Houston, 15 de abril de 2026.- El juez encargado del caso de Alexandro Rovirosa canceló el proceso este martes en una audiencia celebrada en Houston, Texas, y ordenó la liberación del empresario. El motivo fue la falta de pruebas para sustentar su condena debido a un problema con la traducción del español al inglés de los mensajes en los que hablaba con su socio, Mario Alberto Ávila Lizárraga, sobre las dádivas a pagar para lograr contratos millonarios con Pemex.
El juez registró un documento titulado ‘Memorándum y orden por la que se desestima la acusación y se concede la absolución’. En el escrito, el magistrado señaló que “cuando un traductor está involucrado, el traductor puede convertirse en testigo si la traducción de un idioma extranjero o lengua nativa es necesaria para probar los elementos del delito imputado”.
La resolución destaca que “el expediente demuestra que el Gobierno intencionalmente no llamó a los traductores como testigos. Por lo tanto, no se le brindó a Rovirosa la oportunidad de contrainterrogarlos antes o durante el juicio”. La defensa del empresario había alegado previamente que las pruebas fueron traducidas de forma incorrecta y que su entrega fuera de los plazos legales violaba la Cláusula de Confrontación de la Sexta Enmienda de la Constitución estadounidense.
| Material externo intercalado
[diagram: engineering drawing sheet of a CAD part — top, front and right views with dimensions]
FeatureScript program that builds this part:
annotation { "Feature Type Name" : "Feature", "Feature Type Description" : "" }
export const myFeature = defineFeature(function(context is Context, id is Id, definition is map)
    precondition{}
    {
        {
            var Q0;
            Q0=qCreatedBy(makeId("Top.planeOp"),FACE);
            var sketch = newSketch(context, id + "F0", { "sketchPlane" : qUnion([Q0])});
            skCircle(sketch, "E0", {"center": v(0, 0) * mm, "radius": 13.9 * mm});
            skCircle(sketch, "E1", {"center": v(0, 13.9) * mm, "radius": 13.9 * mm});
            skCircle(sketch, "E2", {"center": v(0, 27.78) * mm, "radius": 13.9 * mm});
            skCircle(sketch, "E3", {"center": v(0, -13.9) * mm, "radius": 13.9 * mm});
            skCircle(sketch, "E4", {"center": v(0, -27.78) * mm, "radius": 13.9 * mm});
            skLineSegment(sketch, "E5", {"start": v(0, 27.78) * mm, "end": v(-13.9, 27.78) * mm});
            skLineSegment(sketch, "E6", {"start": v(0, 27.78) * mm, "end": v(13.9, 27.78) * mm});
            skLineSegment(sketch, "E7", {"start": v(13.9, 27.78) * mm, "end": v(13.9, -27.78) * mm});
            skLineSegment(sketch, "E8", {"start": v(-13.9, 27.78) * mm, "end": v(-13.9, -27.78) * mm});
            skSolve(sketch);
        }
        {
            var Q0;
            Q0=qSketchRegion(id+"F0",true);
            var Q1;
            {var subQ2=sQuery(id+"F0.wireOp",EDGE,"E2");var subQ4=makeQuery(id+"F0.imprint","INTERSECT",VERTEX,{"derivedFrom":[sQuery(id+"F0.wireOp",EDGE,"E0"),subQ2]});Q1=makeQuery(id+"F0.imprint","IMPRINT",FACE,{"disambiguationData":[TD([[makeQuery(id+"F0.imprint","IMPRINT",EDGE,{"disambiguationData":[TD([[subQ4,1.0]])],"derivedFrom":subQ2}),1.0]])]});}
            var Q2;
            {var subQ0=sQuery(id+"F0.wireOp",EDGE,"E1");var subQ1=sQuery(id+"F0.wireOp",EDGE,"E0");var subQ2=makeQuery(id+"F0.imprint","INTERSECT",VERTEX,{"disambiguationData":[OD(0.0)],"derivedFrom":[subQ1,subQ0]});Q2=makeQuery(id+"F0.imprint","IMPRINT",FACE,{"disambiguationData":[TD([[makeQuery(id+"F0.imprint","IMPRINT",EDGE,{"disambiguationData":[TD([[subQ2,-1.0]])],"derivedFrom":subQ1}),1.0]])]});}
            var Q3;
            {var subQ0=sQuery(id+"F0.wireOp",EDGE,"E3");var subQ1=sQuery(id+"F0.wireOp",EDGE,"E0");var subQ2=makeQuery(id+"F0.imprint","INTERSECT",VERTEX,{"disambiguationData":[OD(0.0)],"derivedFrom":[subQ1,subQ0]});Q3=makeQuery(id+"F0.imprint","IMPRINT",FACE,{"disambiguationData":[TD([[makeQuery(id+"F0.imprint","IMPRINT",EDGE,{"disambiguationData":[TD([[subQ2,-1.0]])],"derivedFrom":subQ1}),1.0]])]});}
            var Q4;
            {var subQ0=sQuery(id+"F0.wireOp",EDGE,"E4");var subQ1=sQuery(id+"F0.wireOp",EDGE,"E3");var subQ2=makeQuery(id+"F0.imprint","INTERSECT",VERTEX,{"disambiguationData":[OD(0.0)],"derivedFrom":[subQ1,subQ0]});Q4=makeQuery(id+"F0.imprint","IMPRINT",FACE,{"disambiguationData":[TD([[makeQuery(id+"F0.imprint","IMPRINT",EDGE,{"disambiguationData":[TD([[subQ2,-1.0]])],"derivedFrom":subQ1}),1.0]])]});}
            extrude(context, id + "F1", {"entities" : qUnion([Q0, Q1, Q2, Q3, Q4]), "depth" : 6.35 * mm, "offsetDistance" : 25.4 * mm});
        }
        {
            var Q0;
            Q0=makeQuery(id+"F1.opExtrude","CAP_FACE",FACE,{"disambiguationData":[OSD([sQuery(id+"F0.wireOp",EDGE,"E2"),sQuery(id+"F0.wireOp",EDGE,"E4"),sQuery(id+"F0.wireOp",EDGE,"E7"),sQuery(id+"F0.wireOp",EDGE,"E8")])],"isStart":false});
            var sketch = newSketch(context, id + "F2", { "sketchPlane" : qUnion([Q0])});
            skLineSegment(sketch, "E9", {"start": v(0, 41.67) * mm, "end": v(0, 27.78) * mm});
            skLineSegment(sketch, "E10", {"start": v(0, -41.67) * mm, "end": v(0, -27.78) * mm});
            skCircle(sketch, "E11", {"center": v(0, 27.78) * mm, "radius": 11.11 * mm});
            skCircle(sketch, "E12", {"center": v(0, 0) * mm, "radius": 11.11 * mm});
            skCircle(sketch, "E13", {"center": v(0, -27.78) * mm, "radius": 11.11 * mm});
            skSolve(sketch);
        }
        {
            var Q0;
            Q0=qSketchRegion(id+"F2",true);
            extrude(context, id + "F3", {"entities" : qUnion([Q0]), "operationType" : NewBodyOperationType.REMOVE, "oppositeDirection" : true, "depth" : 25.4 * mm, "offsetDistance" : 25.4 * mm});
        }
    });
De acuerdo con los documentos del juicio, algunas de las frases traducidas indicaban que “debían cumplir el trato” con los funcionarios. En varios mensajes discutieron de cuánto debía ser el soborno y en un punto llegan a prometer que, si les ayudaba a solucionar un problema, recibiría una bolsa Louis Vuitton y un reloj Hublot de 12.500 dólares; en uno de ellos se lee: “Un Hublot como comisión, jaja”.
En diciembre pasado, Rovirosa había sido declarado culpable de cuatro cargos de conspiración y prácticas corruptas en el extranjero, con sobornos por 150.000 dólares a tres directivos de Pemex para manipular procesos de licitación. Esta trama de corrupción fue expuesta en agosto de 2026 por el Departamento de Justicia de Estados Unidos, que describió a Rovirosa Martínez y a Ávila Lizárraga como un equipo de corruptores que pagaron con dinero, relojes de lujo y viajes a altos cargos de la petrolera.
Mientras Rovirosa ha obtenido su absolución, su supuesto socio y también acusado en la misma causa, Ávila Lizárraga, sigue prófugo de la justicia. Ambos son residentes legales en Estados Unidos desde 2016.